Every public college and university in Colorado supported the legislation. Colorado State University Director of Admissions Heather Daniels said the change allows schools to focus on an applicant’s overall education while also making the process fair for people of all economic backgrounds.

“It allows all students to have the opportunity to be on a level playing field,” Daniels told CBS4’s Dillon Thomas. “What this does is create more opportunities for students.”

Students applying for the Fall 2021 semester were the first class in recent years to skip the ACT and SAT scores in their applications.
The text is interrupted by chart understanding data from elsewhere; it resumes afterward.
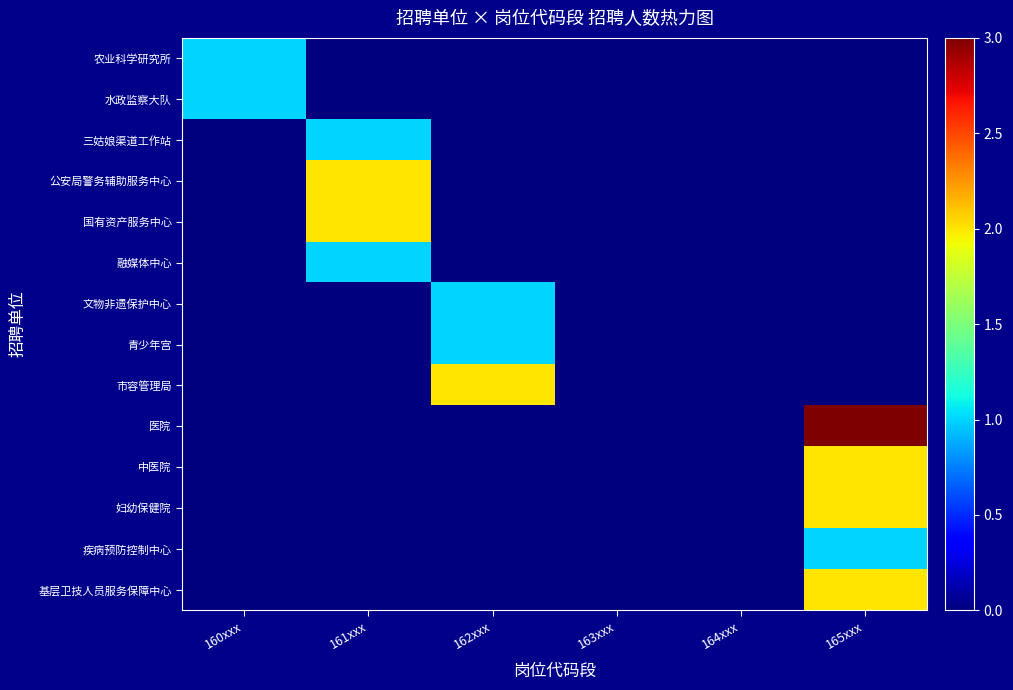

Which series has the widest spread of values?

医院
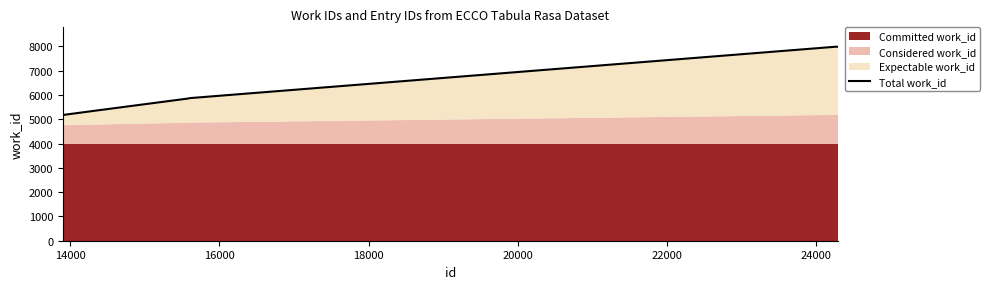

What is the difference between the second highest and second lowest values?

2617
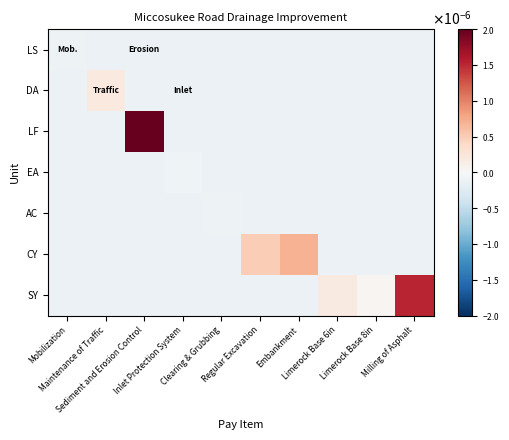

At which category is the sum across all series the highest?

Sediment and Erosion Control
The COVID-19 pandemic prevented many students from being able to take it.

Schools like CSU saw record application rates. CSU reported a spike in applications from students in low income, minority and marginalized communities as a result.

Daniels said the SAT and ACT have steadily become more archaic and unnecessary as time has passed. She said studies often showed the tests favored students from higher income families because they cost money to study for, take and apply with.

“Most of the tests favor students who have those resources who can prep for the test, to take test prep classes, to take afterschool tutoring, and take the tests multiple times,” Daniels said.

Current students at CSU, like Cade McCumber, said they supported future students not having to take the tests. McCumber said the tests were not fair to some of his peers and caused excessive levels of stress.

“For a bunch of my peers it was the most stressful part of their high school experience,” McCumber said. “It was a metric of their success. They couldn’t afford the private tutors, they couldn’t afford the online questions.”

McCumber said he felt acceptance to a university should be based off of a review of your academic career as a whole.

“It the sum total of who you are and your experiences,” McCumber said.

Schools can continue to accept SAT and ACT scores, though they are not required. Daniels said students who performed well on their exams may choose to submit them as an underscore to their other qualifications.

Daniels said CSU has been prioritizing qualifications away from the SAT and ACT for years already.

“We have much more context now we can look at besides just that test score,” Daniels said.

Daniels encouraged future applicants to continue to challenge themselves by taking harder classes and performing well in them throughout college. She also encouraged students to use their application essays to sell themselves as strong students and community members, and said the essay could be used to also explain why a grade in a course may not have been reflective of their capabilities.